::: Data for review :::

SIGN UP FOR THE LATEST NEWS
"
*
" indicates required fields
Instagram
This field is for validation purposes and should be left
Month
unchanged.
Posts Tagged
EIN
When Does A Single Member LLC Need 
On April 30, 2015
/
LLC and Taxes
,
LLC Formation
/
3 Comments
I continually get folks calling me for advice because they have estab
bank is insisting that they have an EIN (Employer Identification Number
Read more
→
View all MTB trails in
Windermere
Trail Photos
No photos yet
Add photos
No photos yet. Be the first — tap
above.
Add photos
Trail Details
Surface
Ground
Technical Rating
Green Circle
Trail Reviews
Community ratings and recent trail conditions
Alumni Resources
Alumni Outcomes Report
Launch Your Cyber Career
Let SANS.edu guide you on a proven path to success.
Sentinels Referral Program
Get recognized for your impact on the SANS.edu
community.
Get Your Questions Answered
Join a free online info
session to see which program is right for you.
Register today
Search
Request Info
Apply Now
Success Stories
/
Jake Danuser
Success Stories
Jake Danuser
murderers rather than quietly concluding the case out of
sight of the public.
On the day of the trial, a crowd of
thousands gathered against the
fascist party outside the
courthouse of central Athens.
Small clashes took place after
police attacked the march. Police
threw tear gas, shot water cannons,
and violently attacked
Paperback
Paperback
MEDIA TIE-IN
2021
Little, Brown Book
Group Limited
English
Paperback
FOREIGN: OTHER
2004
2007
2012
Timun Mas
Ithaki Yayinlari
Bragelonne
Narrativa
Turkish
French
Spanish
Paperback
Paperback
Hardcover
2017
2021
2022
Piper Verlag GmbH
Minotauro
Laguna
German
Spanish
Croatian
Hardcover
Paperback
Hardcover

:::

#### Task goal
Every line above that holds the word "attacked" is to be found and copied.

#### Result of this task
police attacked the march. Police
and violently attacked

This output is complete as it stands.